Are you having a good day today? Will you have a good day tomorrow? It might be a little late to impact the day you’re currently living through, but there is a way to prepare for a better day tomorrow. It starts when you wake up and involves taking a few simple steps to get your day off to a good start.
A good day starts with a good morning.
You’ve heard the expression that someone “got up on the wrong side of the bed.” It indicates that a person not only started the day in a foul mood, but that this moodiness continued throughout the day. (The concept comes from ancient Rome and the superstition that one should always arise on the right side of the bed because the left side was unlucky.)
But what if there was a way to get up on the right side each day, not just literally but figuratively? The way to improve your mood may be to engage in a morning ritual—or more precisely, a series of rituals. The fact is rituals, or a series of activities performed regularly, seem to have a positive effect on the human psyche whether they’re used to relieve our grief or lift our spirits. According to Scientific American:
Research suggests that rituals may be more rational than they appear. Why? Because even simple rituals can be extremely effective and have a causal impact on people’s thoughts, feelings, and behaviors. Rituals work.
The key to making a ritual work is repetition. You start an activity one day and continue it each day moving forward, when time and circumstances permit. Your rituals should be part of your regular schedule and as integral to your morning as brushing your teeth and having a cup of hot coffee. Best of all, your rituals can consist of the activities that work best for you.
Here are seven rituals you might consider doing each morning. The list starts with two activities related to movement, followed by five activities that feed the mind and soul and require little activity at all. I’m not suggesting you do all seven or any of these seven—find the activities that work best for you, then practice them on a regular basis.
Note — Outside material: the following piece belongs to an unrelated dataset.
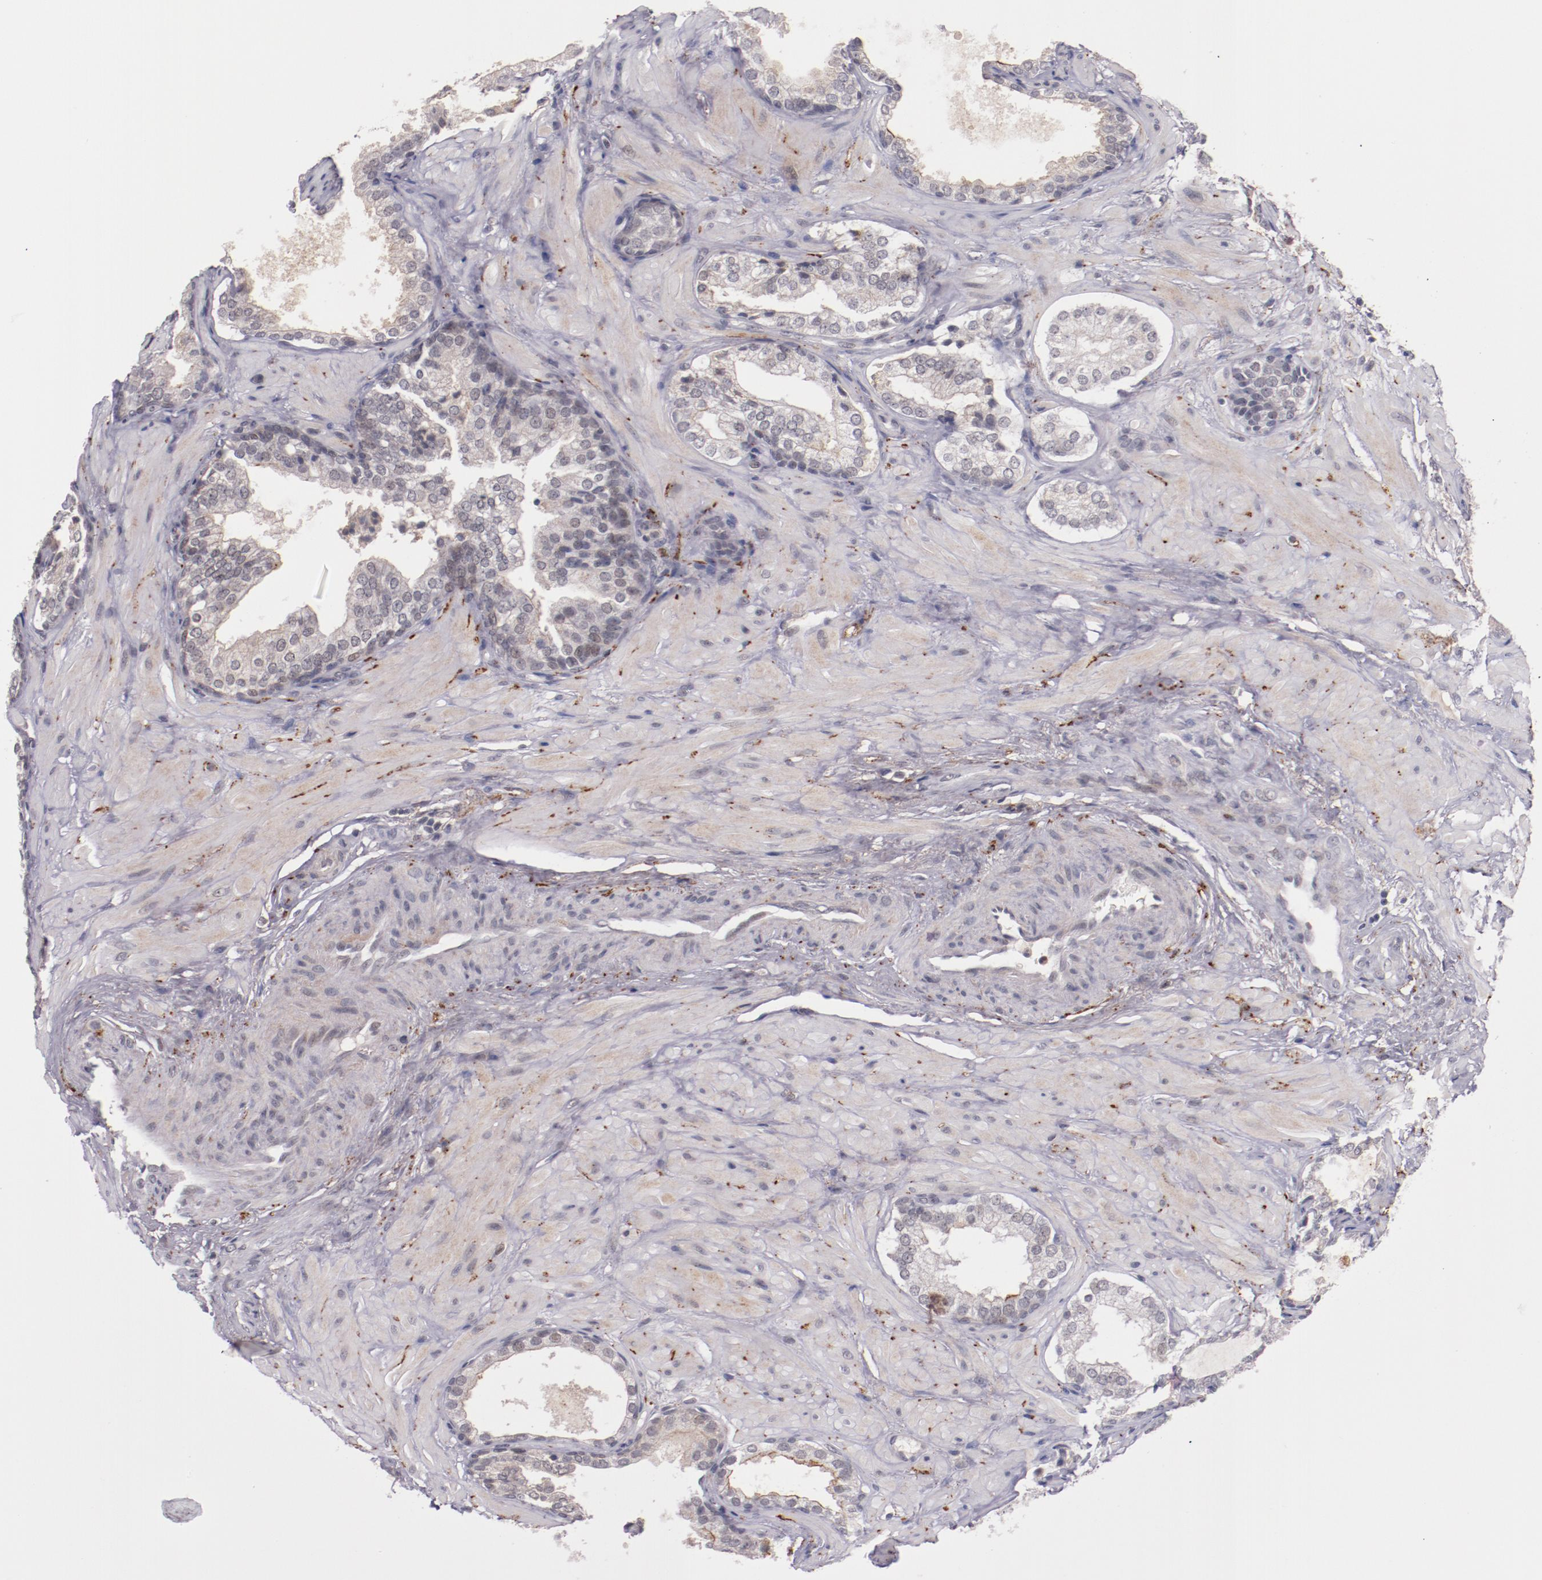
{"staining": {"intensity": "negative", "quantity": "none", "location": "none"}, "tissue": "prostate cancer", "cell_type": "Tumor cells", "image_type": "cancer", "snomed": [{"axis": "morphology", "description": "Adenocarcinoma, Low grade"}, {"axis": "topography", "description": "Prostate"}], "caption": "High power microscopy image of an immunohistochemistry photomicrograph of prostate cancer (adenocarcinoma (low-grade)), revealing no significant positivity in tumor cells.", "gene": "SYP", "patient": {"sex": "male", "age": 69}}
7 Morning Rituals to Start Your Day Right
- Stretch yourself out. Personally, I’ve reached the point in my life where I wake up stiff and sore each morning. You, too? As soon as I get up, I hit the floor (a yoga mat, to be precise) and s-t-r-e-t-c-h my arms, my back, my legs. After all, it’s hard to keep the mind clear when the body aches.
- Get moving. Four or five days a week, I go on a worry-cleansing 3-mile run. You may prefer to go on a walk, a bike ride or a swim. Exercising the body has a way of calming the mind and has the added benefit of helping you feel good about yourself.
- Read spiritual literature. Each morning, before logging in at work, I try to read something that will inspire or motivate me for the day ahead, from life philosophy blogs to spiritual texts. On days I drive to work, I rely on uplifting podcasts.
- Say a prayer of gratitude. I give thanks for everyone and everything I am grateful for each and every day. As John Templeton said, when we give thanks daily, even more reasons to be thankful seem to come our way.
- Be present with an animal. Try being conscious of the dog at your feet or the cat on your lap. Is the cat purring while you stroke it? Be completely present to your furry friend, rather than stroking distractedly while having a conversation or watching TV. A great friend is present, be present with it.
- Focus on the breath and be still. You say you’ve tried to meditate and you can’t keep your monkey mind still? Then I suggest you engage in rhythmic breathing. Spend a few moments focusing on your breath, taking a deep breath in, pausing, and taking a deep breath out. Repeat 8-10 times. It can do wonders.
- Just sit there. Unable to focus? Don’t sweat it. Enjoy a cup of coffee in the early morning hours in quiet contemplation. It’s not about sipping a cup as you surf the Internet. It’s about quieting the mind and becoming totally immersed in the early morning silence before the day beckons.
Finally, as you go out to start your day, I’d like you to remember these 3 pointers I picked up from my long-time mentor John Templeton. They’re based around the idea that your focus in life should be on giving, not receiving. Giving, not receiving. The more good you bring into the world, the more good you bring to yourself.
- If you want to be happy, strive to make someone else happy. Give happiness
- If you want to have more love in your life, strive to be a more loving person. Give love.
- If you want to be successful, help others to succeed. Give of yourself.
As Templeton points out, “if you only receive, that’s all you end up having. If you give, you have the pleasure of knowing that you have helped others, plus the rewards that giving brings back to you.” It’s a good reason to forget about receiving and start “giving” today.